When Pérez’s partner sought death benefits from G-4 Services, the local staffing contractor that had hired him to work for Thoma-Sea, G-4 rebuffed her. “Pérez was a self-employed independent contractor and thus a claim for death benefits is not compensable,” a lawyer for the company wrote in May. G-4 contends that Pérez “wasn’t working at the time of his death” even though his corpse was found in the ship with his welding equipment.
[...]
Employers with federal contracts are supposed to ascertain workers’ eligibility — and ensure subcontractors do the same — using the government’s online E-Verify system, which checks identity information like Social Security numbers against federal databases. But experts say E-Verify makes it easy for workers to provide false information, and government agencies rarely monitor compliance with these rules.
[...]
G-4 is disputing the benefits claim, citing Peréz’s ineligibility as an independent contractor, saying his partner was ineligible because they were not legally married, and claiming the sudden death of a healthy 20-year-old was not caused by his job. His death, a medical review conducted at the request of G-4 argued, “occurred while he was working but was not caused by workplace related factors or activities.”
So the problem here is a shady subcontractor company which hires undocumented immigrants as "independent contractors", and probably doesn't keep track of whether those workers are working on federal contracts or not, and they're not being audited. These workers are probably uninsurable without valid documentation, so the company will do whatever it can to avoid having to pay out any benefits because they can't actually carry legitimate insurance.
The solutions are:
- Increase the oversight on such companies and enforce rules about identity verification.
- Close the "independent contractor" loophole, forcing all workers to be fully documented and insured through their companies.

◆ Questions on the material ◆
[a] In the passage on the death-benefits dispute, condense the paragraph beginning "G-4 is disputing the benefits claim" into a short bulleted list that keeps its main facts.
[b] According to the passage on the death-benefits dispute, what online government system are employers with federal contracts supposed to use to check workers' eligibility?
[c] Write out everything in the passage on the death-benefits dispute from "So the problem" down to "through their companies.".

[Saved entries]

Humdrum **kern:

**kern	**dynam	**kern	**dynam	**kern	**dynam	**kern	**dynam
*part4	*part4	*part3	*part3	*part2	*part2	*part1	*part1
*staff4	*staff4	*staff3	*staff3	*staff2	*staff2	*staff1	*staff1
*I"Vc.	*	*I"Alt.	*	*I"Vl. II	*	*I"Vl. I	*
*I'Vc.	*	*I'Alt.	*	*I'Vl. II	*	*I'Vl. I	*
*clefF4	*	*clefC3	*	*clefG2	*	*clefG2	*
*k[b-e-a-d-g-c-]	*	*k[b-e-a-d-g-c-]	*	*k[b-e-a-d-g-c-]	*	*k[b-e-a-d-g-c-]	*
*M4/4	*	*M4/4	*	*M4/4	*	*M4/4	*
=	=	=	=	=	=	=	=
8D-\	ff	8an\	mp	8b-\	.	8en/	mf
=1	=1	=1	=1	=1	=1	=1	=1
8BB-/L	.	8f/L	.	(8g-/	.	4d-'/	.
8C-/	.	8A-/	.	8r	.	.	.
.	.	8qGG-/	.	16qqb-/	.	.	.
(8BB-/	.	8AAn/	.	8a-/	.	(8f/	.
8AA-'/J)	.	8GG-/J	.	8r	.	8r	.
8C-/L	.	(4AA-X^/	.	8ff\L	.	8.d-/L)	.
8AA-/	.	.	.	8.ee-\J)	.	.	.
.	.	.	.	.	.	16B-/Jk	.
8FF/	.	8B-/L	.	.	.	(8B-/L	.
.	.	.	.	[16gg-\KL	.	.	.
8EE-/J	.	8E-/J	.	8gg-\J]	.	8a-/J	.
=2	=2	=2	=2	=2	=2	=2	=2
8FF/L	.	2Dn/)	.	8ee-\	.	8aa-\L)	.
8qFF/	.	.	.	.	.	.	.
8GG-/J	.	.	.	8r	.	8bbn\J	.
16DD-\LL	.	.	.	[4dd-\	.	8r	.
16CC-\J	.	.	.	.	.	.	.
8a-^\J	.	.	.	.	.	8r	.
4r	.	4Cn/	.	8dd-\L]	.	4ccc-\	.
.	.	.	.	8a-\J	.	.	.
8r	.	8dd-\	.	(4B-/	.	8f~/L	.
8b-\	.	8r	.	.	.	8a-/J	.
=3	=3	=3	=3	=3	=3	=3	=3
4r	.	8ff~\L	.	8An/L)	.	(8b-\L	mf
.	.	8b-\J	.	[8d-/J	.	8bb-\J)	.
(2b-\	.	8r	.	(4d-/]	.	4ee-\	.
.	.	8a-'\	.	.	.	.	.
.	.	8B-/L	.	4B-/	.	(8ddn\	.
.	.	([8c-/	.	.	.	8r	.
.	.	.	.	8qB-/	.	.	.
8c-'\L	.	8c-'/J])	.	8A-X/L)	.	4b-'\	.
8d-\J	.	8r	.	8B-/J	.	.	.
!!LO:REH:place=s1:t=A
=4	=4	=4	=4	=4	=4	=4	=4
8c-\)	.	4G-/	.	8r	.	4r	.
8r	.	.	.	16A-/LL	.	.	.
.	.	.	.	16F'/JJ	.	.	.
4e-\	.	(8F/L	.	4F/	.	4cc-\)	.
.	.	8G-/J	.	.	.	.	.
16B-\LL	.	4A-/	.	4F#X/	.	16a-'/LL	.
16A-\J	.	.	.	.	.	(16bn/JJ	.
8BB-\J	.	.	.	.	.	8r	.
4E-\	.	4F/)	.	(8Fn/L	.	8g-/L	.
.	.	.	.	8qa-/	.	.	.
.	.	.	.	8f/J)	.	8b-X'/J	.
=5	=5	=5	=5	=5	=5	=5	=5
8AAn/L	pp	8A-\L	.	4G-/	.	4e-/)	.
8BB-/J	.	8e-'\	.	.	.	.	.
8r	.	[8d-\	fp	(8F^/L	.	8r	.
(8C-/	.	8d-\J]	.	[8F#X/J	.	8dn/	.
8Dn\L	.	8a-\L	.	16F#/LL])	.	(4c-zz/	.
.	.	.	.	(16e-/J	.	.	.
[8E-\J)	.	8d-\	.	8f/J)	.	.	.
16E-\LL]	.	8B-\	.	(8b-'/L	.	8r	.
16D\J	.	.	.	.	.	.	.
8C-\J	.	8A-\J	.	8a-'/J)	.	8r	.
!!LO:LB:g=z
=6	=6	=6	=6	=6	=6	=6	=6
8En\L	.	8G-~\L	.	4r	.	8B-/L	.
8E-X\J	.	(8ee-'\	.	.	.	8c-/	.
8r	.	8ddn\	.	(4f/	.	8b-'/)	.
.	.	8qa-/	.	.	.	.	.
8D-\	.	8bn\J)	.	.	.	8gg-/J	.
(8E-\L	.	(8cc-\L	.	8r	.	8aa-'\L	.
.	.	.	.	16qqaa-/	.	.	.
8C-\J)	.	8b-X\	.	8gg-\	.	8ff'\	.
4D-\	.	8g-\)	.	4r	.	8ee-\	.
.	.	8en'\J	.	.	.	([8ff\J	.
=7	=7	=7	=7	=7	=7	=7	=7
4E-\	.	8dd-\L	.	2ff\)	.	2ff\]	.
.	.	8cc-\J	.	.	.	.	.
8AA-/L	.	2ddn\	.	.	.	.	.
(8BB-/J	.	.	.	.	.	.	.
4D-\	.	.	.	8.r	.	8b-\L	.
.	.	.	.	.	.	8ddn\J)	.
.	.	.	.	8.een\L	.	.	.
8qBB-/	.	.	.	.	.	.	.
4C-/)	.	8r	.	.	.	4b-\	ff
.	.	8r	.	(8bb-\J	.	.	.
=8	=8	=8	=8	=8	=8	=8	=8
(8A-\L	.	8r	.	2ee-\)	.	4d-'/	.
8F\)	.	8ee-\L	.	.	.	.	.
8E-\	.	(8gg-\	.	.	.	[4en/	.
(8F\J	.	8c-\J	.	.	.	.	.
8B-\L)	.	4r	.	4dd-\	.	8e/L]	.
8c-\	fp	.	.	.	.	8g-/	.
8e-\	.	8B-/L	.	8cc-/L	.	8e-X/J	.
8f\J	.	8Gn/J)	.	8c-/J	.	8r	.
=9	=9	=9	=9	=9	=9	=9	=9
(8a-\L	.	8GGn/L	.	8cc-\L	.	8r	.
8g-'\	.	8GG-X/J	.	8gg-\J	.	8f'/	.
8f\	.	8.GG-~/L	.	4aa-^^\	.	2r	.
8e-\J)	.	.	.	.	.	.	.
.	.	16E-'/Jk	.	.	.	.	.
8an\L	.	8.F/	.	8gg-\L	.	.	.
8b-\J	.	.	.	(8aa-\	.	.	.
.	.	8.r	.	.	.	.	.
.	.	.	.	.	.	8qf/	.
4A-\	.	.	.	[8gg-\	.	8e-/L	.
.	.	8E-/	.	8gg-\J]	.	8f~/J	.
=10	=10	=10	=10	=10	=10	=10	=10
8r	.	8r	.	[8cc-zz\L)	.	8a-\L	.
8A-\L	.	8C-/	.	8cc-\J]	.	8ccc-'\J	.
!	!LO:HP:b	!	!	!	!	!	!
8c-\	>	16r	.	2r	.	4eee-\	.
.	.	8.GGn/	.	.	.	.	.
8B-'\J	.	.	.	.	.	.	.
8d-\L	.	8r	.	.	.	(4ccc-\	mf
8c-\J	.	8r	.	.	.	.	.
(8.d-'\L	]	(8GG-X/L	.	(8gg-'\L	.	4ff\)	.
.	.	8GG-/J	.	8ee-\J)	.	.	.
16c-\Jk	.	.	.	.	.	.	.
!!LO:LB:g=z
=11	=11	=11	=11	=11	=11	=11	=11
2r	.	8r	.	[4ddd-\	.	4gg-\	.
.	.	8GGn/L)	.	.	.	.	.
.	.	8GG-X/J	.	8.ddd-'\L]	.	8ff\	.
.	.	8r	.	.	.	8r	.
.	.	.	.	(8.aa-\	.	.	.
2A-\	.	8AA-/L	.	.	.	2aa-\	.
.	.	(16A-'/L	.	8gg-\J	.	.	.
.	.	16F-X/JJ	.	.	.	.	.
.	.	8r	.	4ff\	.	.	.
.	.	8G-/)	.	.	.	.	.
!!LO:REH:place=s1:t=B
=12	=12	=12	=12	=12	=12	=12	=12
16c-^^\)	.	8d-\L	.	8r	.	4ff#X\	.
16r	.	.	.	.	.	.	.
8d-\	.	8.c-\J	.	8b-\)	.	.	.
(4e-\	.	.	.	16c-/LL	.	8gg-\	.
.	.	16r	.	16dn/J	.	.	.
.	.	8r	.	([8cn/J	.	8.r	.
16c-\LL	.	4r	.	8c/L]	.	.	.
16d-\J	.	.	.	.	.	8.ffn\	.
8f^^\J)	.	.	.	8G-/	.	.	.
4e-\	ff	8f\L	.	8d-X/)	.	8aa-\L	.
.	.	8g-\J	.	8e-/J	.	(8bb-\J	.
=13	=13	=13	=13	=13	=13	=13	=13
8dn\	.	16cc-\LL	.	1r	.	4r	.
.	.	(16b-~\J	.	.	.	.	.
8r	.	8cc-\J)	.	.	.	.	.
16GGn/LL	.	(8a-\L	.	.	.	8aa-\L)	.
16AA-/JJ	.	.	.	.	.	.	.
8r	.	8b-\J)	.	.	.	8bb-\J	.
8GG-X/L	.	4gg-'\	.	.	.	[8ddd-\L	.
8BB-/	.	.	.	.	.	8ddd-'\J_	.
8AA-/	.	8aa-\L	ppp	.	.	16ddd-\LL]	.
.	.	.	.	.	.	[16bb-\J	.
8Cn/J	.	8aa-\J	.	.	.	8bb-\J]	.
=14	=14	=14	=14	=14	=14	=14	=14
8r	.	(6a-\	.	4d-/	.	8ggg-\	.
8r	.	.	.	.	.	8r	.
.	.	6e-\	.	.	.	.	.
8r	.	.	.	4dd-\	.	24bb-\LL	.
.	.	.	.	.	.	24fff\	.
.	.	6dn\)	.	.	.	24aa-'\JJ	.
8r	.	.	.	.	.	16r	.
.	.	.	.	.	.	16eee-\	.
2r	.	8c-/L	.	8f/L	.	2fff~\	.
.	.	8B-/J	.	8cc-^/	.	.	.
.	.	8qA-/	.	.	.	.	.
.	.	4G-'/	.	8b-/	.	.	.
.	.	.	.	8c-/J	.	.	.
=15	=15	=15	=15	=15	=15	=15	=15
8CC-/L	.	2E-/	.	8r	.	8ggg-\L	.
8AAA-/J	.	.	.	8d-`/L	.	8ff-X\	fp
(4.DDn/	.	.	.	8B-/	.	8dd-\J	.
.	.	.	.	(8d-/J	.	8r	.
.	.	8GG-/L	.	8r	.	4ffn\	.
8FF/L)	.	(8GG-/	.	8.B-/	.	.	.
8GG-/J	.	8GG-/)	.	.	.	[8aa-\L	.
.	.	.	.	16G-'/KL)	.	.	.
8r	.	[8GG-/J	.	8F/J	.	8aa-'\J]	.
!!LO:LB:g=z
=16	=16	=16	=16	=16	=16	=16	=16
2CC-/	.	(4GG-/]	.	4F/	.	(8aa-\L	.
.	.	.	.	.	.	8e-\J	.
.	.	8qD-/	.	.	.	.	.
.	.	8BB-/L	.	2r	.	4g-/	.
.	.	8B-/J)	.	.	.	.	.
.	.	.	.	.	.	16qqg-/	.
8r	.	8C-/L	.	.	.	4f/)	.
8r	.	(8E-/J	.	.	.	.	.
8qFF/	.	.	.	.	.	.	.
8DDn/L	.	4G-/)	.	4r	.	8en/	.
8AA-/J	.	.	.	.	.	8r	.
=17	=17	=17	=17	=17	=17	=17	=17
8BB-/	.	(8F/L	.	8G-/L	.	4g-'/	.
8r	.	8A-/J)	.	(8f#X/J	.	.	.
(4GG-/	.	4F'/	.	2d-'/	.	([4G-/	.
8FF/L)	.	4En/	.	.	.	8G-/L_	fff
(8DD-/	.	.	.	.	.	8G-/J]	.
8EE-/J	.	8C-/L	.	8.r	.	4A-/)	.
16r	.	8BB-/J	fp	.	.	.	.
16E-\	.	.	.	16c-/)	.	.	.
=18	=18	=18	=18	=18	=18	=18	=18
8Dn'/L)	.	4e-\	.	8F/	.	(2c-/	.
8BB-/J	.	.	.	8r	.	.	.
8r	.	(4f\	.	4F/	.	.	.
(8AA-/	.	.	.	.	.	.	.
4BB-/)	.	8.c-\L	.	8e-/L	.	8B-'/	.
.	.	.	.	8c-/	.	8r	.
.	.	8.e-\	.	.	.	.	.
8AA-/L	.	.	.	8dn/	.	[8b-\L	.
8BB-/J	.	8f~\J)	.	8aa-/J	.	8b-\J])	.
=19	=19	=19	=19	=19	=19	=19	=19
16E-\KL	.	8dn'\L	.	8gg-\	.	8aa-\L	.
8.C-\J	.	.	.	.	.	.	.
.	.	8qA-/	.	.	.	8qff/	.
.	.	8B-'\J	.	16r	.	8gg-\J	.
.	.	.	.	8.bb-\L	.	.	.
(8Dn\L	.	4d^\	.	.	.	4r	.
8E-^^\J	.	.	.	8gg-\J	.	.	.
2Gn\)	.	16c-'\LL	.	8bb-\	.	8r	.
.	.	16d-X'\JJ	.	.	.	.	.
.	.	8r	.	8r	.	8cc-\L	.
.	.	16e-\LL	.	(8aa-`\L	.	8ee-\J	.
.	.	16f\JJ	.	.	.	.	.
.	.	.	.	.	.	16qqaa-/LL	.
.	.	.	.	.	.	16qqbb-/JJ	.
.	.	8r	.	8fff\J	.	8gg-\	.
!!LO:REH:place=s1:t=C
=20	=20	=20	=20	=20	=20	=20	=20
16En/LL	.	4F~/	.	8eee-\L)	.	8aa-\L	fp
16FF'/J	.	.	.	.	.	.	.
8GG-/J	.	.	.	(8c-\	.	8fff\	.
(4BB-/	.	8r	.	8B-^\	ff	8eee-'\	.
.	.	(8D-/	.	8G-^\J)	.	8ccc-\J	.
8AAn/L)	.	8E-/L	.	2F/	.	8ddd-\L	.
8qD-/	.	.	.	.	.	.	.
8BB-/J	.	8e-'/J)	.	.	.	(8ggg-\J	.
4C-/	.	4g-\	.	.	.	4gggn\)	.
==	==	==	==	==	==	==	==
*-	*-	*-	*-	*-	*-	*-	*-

◆ Solutions per task ◆
[a]
- G-4 is disputing the benefits claim.
- It says Pérez was ineligible because he was an independent contractor.
- It says his partner was ineligible because they were not legally married.
- It claims the sudden death of a healthy 20-year-old was not caused by his job.
- A medical review G-4 requested argued that his death occurred while he was working but was not caused by workplace factors or activities.

[b] E-Verify.

[c]
So the problem here is a shady subcontractor company which hires undocumented immigrants as "independent contractors", and probably doesn't keep track of whether those workers are working on federal contracts or not, and they're not being audited. These workers are probably uninsurable without valid documentation, so the company will do whatever it can to avoid having to pay out any benefits because they can't actually carry legitimate insurance.
The solutions are:
- Increase the oversight on such companies and enforce rules about identity verification.
- Close the "independent contractor" loophole, forcing all workers to be fully documented and insured through their companies.